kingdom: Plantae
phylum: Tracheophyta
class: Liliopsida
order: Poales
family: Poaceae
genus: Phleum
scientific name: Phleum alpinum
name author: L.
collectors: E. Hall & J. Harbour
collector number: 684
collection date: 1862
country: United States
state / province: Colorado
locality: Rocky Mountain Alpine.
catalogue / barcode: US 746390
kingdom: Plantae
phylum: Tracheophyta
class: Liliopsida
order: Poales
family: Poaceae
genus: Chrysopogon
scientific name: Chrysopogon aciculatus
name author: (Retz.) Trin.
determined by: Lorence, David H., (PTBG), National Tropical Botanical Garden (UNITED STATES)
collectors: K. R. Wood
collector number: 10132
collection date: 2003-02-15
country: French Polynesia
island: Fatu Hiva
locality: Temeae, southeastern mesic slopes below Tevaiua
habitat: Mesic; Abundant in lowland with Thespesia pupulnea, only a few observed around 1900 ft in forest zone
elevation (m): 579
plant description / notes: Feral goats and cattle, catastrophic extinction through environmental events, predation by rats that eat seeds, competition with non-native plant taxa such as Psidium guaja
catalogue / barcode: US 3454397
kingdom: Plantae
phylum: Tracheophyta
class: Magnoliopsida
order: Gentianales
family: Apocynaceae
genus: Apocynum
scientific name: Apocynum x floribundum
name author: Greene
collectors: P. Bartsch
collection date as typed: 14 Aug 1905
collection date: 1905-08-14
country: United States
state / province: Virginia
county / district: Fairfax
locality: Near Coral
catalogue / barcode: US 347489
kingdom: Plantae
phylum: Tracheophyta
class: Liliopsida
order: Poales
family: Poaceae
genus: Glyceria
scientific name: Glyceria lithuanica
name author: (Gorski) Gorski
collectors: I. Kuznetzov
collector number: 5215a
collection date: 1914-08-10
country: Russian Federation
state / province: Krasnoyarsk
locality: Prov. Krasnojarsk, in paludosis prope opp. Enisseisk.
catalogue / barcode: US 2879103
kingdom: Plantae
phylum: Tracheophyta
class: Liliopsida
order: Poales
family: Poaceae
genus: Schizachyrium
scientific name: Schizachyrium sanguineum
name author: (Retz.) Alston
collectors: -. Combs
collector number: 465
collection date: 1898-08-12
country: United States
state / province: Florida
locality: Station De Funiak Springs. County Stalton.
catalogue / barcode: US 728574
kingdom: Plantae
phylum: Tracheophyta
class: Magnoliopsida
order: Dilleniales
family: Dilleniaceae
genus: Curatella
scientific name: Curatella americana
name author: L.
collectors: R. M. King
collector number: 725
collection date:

======

TO DO: Set out all of the material above as a numbered list, one line per item, and leave out any blank lines.

WORKED ANSWER:
1. kingdom: Plantae
2. phylum: Tracheophyta
3. class: Liliopsida
4. order: Poales
5. family: Poaceae
6. genus: Phleum
7. scientific name: Phleum alpinum
8. name author: L.
9. collectors: E. Hall & J. Harbour
10. collector number: 684
11. collection date: 1862
12. country: United States
13. state / province: Colorado
14. locality: Rocky Mountain Alpine.
15. catalogue / barcode: US 746390
16. kingdom: Plantae
17. phylum: Tracheophyta
18. class: Liliopsida
19. order: Poales
20. family: Poaceae
21. genus: Chrysopogon
22. scientific name: Chrysopogon aciculatus
23. name author: (Retz.) Trin.
24. determined by: Lorence, David H., (PTBG), National Tropical Botanical Garden (UNITED STATES)
25. collectors: K. R. Wood
26. collector number: 10132
27. collection date: 2003-02-15
28. country: French Polynesia
29. island: Fatu Hiva
30. locality: Temeae, southeastern mesic slopes below Tevaiua
31. habitat: Mesic; Abundant in lowland with Thespesia pupulnea, only a few observed around 1900 ft in forest zone
32. elevation (m): 579
33. plant description / notes: Feral goats and cattle, catastrophic extinction through environmental events, predation by rats that eat seeds, competition with non-native plant taxa such as Psidium guaja
34. catalogue / barcode: US 3454397
35. kingdom: Plantae
36. phylum: Tracheophyta
37. class: Magnoliopsida
38. order: Gentianales
39. family: Apocynaceae
40. genus: Apocynum
41. scientific name: Apocynum x floribundum
42. name author: Greene
43. collectors: P. Bartsch
44. collection date as typed: 14 Aug 1905
45. collection date: 1905-08-14
46. country: United States
47. state / province: Virginia
48. county / district: Fairfax
49. locality: Near Coral
50. catalogue / barcode: US 347489
51. kingdom: Plantae
52. phylum: Tracheophyta
53. class: Liliopsida
54. order: Poales
55. family: Poaceae
56. genus: Glyceria
57. scientific name: Glyceria lithuanica
58. name author: (Gorski) Gorski
59. collectors: I. Kuznetzov
60. collector number: 5215a
61. collection date: 1914-08-10
62. country: Russian Federation
63. state / province: Krasnoyarsk
64. locality: Prov. Krasnojarsk, in paludosis prope opp. Enisseisk.
65. catalogue / barcode: US 2879103
66. kingdom: Plantae
67. phylum: Tracheophyta
68. class: Liliopsida
69. order: Poales
70. family: Poaceae
71. genus: Schizachyrium
72. scientific name: Schizachyrium sanguineum
73. name author: (Retz.) Alston
74. collectors: -. Combs
75. collector number: 465
76. collection date: 1898-08-12
77. country: United States
78. state / province: Florida
79. locality: Station De Funiak Springs. County Stalton.
80. catalogue / barcode: US 728574
81. kingdom: Plantae
82. phylum: Tracheophyta
83. class: Magnoliopsida
84. order: Dilleniales
85. family: Dilleniaceae
86. genus: Curatella
87. scientific name: Curatella americana
88. name author: L.
89. collectors: R. M. King
90. collector number: 725
91. collection date:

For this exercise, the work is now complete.